The use of SIP/RTP and the Internet to gain access to sources of PSTN origination and termination overcomes all of these issues, and many see "SIP Trunks" as an attractive alternative to PRI Trunks, particularly for enterprises that have deployed unified communications (UC) systems. However, the ambiguity within SIP standards caused varying implementations of SIP Trunk interfaces to be offered by service providers, thus slowing the adoption of the technology. The SIP Forum started its SIPconnect project in 2005, but conflicting interests within the participating consortium delayed the first release of the Technical Recommendation until January 2008. According to SIP Forum Chairman (then Technical Working Group Chair), Rich Shockey, SIPconnect 1.0 was a document that fell short of its original goals. In February 2008 Jonathan Rosenberg, one of the inventors of SIP, attempted to define SIP Trunking as an IETF "Best Current Practice", but this never got past "internet draft" status.

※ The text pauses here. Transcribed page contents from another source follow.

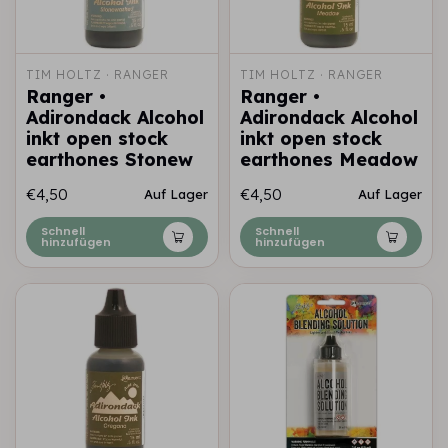
TIM HOLTZ · RANGER
TIM HOLTZ · RANGER
Ranger •
Ranger •
Adirondack Alcohol
Adirondack Alcohol
inkt open stock
inkt open stock
earthones Stonew
earthones Meadow
€4,50
€4,50
Auf Lager
Auf Lager
Schnell
Schnell
hinzufügen
hinzufügen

Despite these challenges, the potential of SIP Trunk technology has caused many new service providers to emerge to offer Internet-based alternatives to PRI lines. These firms offered disruptive pricing that made it difficult for incumbent service providers to contemplate adoption of SIP Trunks, since they would have to cannibalize their PRI revenues. The conflicts and confusion that emanated from this situation have significantly slowed the adoption of SIP Trunk services: particularly for enterprises using non-SIP-based PBXs which additionally require a PBX-SIP gateway. Nevertheless, as SIP-based unified communications systems have matured from lab trials to enterprise deployments, the interest in and demand for native SIP/RTP connections to the PSTN has grown rapidly.

The SIPconnect v1.1 Process
Undeterred by the SIPconnect 1.0 experience, the SIP Forum, then lead by Eric Burger, to its credit launched the SIPconnect 1.1 project almost immediately after v1.0 was ratified in early 2008. As stated above, the increasing interest in a SIP Trunk standard provided extra impetus for communications equipment vendors and service providers to agree on an implementable standard. At the time, I had just launched the Microsoft SIP Trunking program within the Unified Communications Group and, to everyone's amazement, Microsoft was an early supporter of the SIPconnect 1.1 initiative. Several firms, including Microsoft, contributed their own SIP Trunk specifications to the SIP Forum as a working basis for v1.1, and the document submitted by CableLabs (the R&D consortium of cable network providers) was selected as the best starting point.

The work on v1.1 got off to a brisk start, but as the team got ever deeper into the nitty gritty details of an implementable and meaningful standard, the progress slowed. In the interest of maintaining reader attention and to protect the innocent, I will gloss over those details and move on to the final result.

The key weakness of SIPconnect 1.1 as a SIP Trunk standard is that, apart from CableLabs and Skype, the telephony service providers are conspicuous by their absence in the list of contributors. This could be because they disagreed with the direction, or because they didn't see a SIP Trunk standard as being within their interests. One incumbent service provider participated for the first half of the exercise, but later withdrew. Consequently, service providers may be dismissive of this document as a valid standard; but, as always, declining to participate in a public process is a risky tactic that can undermine one's point of view.